* **Try it**
Whenever a line in the entries below contains the string "table", copy that line.

* **Listed records**
════
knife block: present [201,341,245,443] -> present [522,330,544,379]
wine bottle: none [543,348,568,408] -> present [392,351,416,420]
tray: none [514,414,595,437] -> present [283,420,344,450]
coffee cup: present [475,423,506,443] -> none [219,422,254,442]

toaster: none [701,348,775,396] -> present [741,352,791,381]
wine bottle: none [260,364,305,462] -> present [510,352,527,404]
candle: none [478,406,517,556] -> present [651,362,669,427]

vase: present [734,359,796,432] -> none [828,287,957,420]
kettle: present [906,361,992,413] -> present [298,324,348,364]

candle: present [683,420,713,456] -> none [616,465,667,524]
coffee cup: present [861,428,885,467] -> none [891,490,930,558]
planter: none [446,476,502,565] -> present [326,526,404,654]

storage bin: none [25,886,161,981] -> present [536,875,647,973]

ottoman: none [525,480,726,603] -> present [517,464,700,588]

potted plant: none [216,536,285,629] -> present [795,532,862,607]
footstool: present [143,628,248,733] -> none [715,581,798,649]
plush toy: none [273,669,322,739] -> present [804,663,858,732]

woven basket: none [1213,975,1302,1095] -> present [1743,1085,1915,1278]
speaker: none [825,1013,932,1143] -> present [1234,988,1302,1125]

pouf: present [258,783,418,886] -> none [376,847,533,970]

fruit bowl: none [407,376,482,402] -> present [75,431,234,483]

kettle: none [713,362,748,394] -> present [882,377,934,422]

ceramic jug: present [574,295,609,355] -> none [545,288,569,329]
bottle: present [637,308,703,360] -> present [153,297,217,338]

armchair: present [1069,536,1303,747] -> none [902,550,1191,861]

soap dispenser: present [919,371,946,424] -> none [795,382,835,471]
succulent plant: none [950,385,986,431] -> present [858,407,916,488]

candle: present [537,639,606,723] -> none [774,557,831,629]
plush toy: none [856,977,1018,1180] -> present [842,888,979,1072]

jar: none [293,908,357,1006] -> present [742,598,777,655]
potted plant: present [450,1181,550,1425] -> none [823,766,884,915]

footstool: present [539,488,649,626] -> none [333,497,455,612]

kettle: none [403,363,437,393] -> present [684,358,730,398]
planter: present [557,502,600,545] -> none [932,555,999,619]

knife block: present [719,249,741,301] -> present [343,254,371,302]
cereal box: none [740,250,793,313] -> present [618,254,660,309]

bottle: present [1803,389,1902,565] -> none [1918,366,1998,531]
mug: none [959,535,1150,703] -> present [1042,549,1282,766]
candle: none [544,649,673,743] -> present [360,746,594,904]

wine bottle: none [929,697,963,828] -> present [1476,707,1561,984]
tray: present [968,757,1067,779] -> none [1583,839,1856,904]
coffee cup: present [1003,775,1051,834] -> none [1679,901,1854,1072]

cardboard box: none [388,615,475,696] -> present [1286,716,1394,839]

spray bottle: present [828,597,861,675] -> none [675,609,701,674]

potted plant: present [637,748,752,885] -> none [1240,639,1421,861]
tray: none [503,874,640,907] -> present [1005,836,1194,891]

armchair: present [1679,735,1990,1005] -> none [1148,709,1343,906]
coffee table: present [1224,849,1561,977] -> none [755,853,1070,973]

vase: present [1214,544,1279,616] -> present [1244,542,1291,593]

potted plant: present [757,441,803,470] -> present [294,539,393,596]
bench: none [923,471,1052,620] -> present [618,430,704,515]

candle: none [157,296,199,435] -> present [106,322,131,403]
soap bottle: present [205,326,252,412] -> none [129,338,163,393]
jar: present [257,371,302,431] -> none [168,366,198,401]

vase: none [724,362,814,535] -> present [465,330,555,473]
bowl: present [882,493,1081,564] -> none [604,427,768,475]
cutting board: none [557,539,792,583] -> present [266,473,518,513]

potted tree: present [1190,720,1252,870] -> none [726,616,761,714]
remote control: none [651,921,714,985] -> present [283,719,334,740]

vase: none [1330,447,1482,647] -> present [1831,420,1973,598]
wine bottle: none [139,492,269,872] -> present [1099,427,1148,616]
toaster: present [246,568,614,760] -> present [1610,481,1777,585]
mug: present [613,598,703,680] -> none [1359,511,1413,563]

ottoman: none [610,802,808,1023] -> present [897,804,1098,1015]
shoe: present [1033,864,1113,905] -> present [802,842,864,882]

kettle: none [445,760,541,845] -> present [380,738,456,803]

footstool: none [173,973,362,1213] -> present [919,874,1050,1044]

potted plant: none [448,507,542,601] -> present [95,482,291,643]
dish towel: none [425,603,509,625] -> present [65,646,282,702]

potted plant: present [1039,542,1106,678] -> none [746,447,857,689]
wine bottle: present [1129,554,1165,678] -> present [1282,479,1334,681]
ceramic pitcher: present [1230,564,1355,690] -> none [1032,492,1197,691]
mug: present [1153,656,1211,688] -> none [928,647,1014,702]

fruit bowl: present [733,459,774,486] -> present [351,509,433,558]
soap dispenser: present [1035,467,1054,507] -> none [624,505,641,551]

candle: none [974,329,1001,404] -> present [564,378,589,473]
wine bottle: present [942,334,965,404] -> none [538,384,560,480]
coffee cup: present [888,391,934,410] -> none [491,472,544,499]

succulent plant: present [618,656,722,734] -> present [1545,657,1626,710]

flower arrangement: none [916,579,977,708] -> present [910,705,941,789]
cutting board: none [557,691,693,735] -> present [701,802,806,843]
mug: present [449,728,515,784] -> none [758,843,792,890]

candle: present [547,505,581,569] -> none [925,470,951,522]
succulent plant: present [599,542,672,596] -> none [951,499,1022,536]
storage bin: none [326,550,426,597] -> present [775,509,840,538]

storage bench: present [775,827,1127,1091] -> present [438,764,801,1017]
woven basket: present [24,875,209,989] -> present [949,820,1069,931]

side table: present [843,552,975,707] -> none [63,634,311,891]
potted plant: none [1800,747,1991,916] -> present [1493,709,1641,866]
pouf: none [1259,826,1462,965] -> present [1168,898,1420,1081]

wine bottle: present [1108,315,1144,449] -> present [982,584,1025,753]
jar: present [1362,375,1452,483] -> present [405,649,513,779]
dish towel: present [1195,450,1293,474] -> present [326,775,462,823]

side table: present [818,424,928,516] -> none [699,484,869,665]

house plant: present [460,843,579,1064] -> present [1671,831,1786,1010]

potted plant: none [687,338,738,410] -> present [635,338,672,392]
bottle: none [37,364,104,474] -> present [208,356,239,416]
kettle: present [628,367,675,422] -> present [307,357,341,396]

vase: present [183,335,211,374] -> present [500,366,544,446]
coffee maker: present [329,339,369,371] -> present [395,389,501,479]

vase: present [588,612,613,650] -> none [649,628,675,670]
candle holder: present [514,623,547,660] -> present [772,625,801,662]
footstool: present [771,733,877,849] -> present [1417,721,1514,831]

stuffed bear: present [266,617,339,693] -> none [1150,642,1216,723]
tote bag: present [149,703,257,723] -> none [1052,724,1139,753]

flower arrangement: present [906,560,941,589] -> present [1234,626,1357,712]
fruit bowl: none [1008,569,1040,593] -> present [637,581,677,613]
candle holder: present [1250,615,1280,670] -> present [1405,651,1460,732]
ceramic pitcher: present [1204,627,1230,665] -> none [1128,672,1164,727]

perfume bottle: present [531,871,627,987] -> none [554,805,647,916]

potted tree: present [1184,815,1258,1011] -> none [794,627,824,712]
════
* **Task answer**
coffee table: present [1224,849,1561,977] -> none [755,853,1070,973]
side table: present [843,552,975,707] -> none [63,634,311,891]
side table: present [818,424,928,516] -> none [699,484,869,665]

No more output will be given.